*** TASK MATERIAL ***

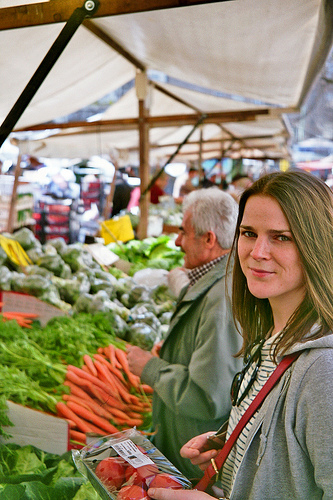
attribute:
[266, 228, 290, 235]
eye brow — black, brushy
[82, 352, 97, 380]
carrot — orange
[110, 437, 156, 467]
label — white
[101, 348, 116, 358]
carrot — large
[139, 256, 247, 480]
jacket — grey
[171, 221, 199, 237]
eyebrows — black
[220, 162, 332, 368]
hair — brown, shoulder length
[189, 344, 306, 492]
strap — red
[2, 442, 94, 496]
leaves — green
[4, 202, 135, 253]
signs — yellow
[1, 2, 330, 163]
umbrellas — large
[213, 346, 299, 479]
shirt — stripped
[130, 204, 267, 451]
man — middle aged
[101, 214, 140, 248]
paper — yellow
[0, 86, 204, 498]
market — outdoor, farmers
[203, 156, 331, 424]
woman — young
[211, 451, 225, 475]
buckle — gold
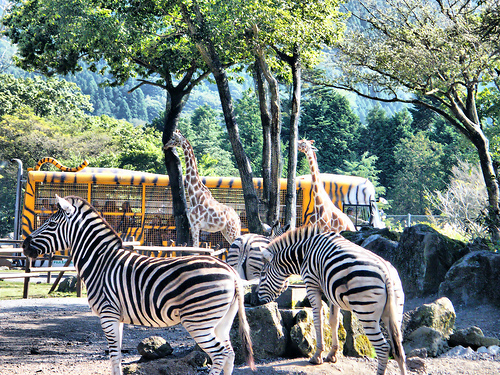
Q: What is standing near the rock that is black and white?
A: Zebra.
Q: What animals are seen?
A: Three zebras and two giraffes.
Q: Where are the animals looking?
A: To their left.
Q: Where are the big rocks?
A: In the enclosure near the animals.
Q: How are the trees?
A: Big and green trees.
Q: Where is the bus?
A: On the road on the other side of the enclosure fence.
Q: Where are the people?
A: Inside the tour bus.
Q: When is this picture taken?
A: During daytime.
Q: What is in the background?
A: Large green trees.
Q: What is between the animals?
A: Rocks.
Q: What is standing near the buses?
A: Giraffes.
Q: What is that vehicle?
A: A bus.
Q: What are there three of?
A: Zebras.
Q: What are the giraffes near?
A: Bus.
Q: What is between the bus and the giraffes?
A: A fence.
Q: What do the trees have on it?
A: Leaves.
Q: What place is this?
A: Zoo.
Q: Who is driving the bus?
A: Man.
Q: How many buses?
A: One.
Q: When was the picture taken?
A: Daytime.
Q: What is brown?
A: Giraffes.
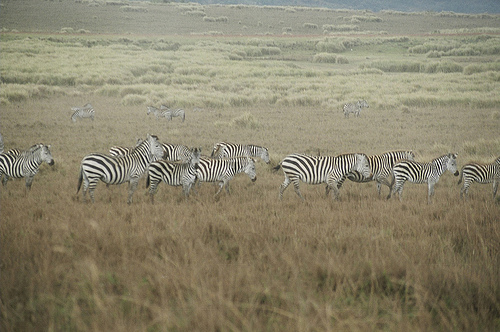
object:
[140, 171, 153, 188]
tufts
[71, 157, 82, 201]
tufts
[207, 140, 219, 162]
tufts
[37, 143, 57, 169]
head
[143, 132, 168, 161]
head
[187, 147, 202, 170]
head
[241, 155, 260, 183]
head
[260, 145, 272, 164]
head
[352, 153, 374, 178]
head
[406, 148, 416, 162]
head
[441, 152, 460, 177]
head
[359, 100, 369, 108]
head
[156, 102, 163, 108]
head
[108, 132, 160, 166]
zebra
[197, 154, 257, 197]
zebra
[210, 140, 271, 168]
zebra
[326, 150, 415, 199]
zebra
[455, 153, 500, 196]
zebra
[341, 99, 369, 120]
zebra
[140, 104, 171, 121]
zebra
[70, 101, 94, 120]
zebra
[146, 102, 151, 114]
head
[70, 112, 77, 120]
head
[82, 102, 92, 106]
head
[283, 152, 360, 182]
stripes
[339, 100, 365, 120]
zebra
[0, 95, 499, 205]
heard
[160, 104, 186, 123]
zebras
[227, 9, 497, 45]
river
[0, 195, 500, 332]
grass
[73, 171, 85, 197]
tail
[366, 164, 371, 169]
eye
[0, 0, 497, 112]
bushes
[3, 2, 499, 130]
vegetation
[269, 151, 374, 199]
zebra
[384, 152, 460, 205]
zebra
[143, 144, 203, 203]
zebra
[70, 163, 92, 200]
tip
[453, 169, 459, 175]
black nose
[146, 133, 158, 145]
ear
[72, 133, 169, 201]
zebra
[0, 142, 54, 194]
zebra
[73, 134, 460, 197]
herd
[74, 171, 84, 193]
hair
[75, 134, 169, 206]
zebra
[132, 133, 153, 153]
mane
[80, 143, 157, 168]
back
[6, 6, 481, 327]
field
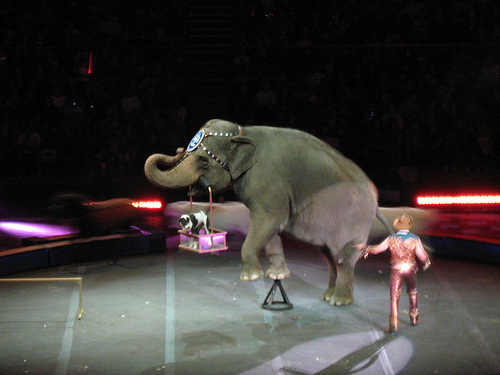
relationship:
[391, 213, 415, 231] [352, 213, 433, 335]
hat on performer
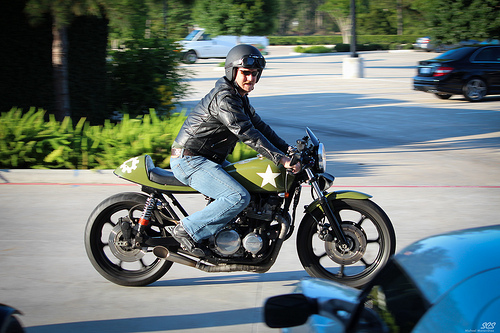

***

▶ **TASK PROMPT**
Find every line in the entries above that contains the word "taken" and copy each of those lines in full.

▶ **WORKED SOLUTION**
Q: When is this picture taken?
Q: When was the picture taken?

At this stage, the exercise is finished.